When the stock market experiences such volatility, or when certain segments of the market have their relative positions change dramatically, this is sometimes referred to as market dislocation. This seems to be more common recently, partly as a result of the financial crisis and the uncertainty in the market, but also due to the nature of today’s market participants. As technology has developed, it has made information more easily available for investors and speculators, which has been a large contributor to their shrinking time horizons. The reduced time horizon of market participants is reflected in the statistics (average holding periods for stocks have dramatically declined), the nature of market participants (such as the growth of hedge funds), and the financial culture (instead of “Wall Street with Louis Rukeyser,” we have more trading-oriented television programs like “Fast Money” and “Mad Money”).

Given this, one’s instinct might be to question whether a long-term investing strategy still makes sense. After all, the ability to adapt is one of the most important, if not the most important, survival traits. So it may be counterintuitive when we contend that not only does a strategy of focusing on the long-term still make sense, but one who employs it is at an even greater advantage in these times.
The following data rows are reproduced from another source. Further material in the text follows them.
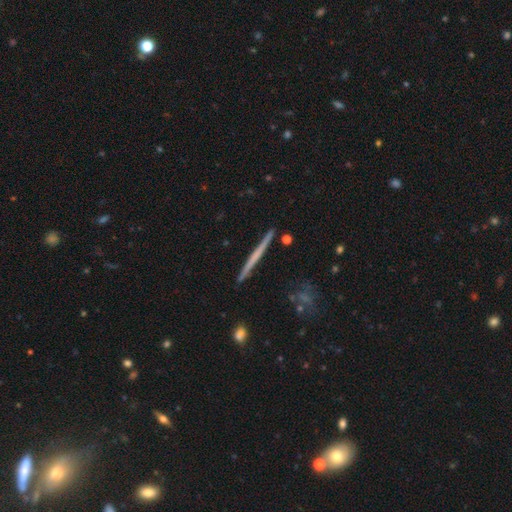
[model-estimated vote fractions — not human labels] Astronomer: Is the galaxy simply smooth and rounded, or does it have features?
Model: featured or disk — 56% (runner-up: smooth, 38%).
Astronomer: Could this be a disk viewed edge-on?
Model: yes — 98%.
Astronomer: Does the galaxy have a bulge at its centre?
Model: none — 84%.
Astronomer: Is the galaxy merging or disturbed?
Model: none — 92%.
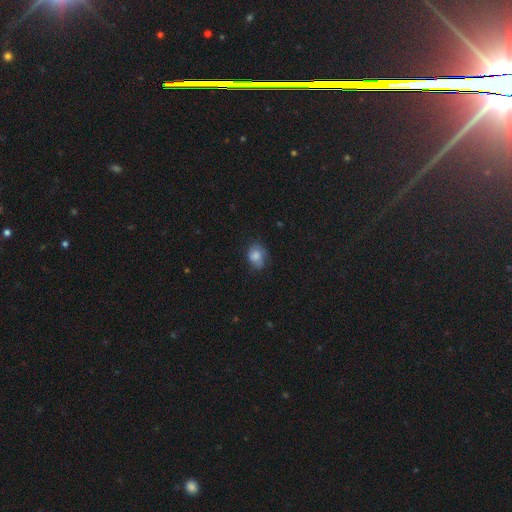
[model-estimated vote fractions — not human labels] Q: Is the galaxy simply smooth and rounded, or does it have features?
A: smooth — 77%.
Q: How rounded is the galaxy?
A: in between — 53%.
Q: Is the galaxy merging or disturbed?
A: none — 55%.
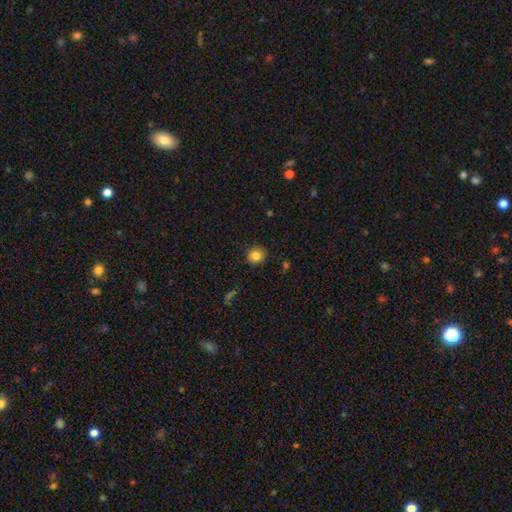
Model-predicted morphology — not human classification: Smooth or featured? Predicted: smooth (p=0.83). How rounded? Predicted: round (p=0.83). Merging? Predicted: none (p=0.89).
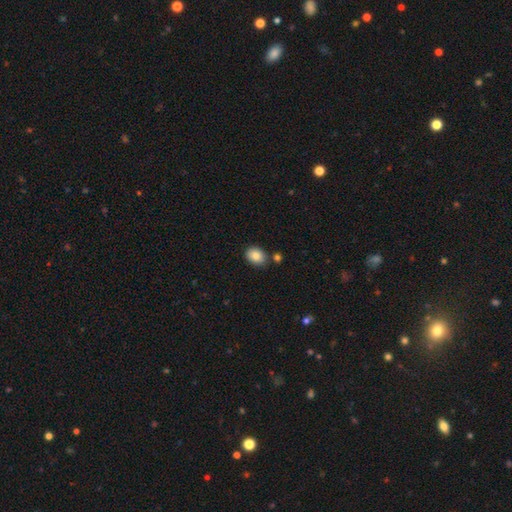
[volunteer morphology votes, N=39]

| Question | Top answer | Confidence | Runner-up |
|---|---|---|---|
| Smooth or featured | smooth | 90% | featured or disk (5%) |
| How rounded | in between | 74% | round (26%) |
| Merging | none | 78% | minor disturbance (16%) |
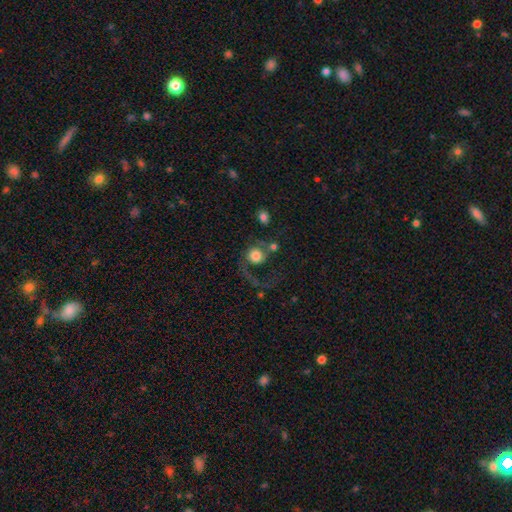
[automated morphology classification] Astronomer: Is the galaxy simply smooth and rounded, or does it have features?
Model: smooth — 51% (runner-up: featured or disk, 41%).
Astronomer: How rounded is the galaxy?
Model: round — 84%.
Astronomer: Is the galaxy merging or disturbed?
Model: major disturbance — 40% (runner-up: none, 32%).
Why is this? Well, the market generally does a pretty good job of valuing companies (stocks), by weighing their future prospects. The market certainly isn’t perfect, but on the whole it is relatively efficient at pricing stocks – which is what makes this business so tough, since successful investing is all about identifying opportunities that the market is either not seeing or is underestimating. But when the market is volatile, causing various segments/stocks of the market to change their relative position dramatically for no reason other than short-term panic, it creates opportunity for long-term investors. As long as one can tolerate the emotional ups and downs of a volatile market, an investor should actually welcome such volatility. In this business, the more managers that employ a strategy, the less chance it has of being successful, so the increased short-termism in the market we believe increases our chances of success.

We want to clarify that the wild ride in the market this year and the crash of multiple financial titans is not simply a matter of short-term panic. These companies had real problems. But the accompanying market action, with some sectors and stocks swinging wildly in and out of favor, is what has led to opportunity for long-term investors. We have taken advantage of this in our portfolios by taking action in specific stocks. At the same time, we have avoided many of the landmines in the financial sector, such as Countrywide, Bear Stearns, Fannie Mae, Freddie Mac, Lehman Brothers, and Washington Mutual.

Percent weighting of the following holdings in the Funds as of 9/19/08 were: 0% Countrywide, 0% Bear Stearns, 0% Fannie Mae, 0% Freddie Mac, 0% Lehman Brothers, and 0% Washington Mutual.

We continue to focus on creating a portfolio of attractive long-term holdings that will reward investors for weathering these turbulent market conditions.

Mark Oelschlager, CFA
Oak Associates, ltd.

This manager commentary represents an assessment of the market environment at a specific point in time and is not intended to be a forecast of future events, or a guarantee of future results. This information should not be relied upon by the reader as research or investment advice.

Current and future portfolio holdings are subject to risk.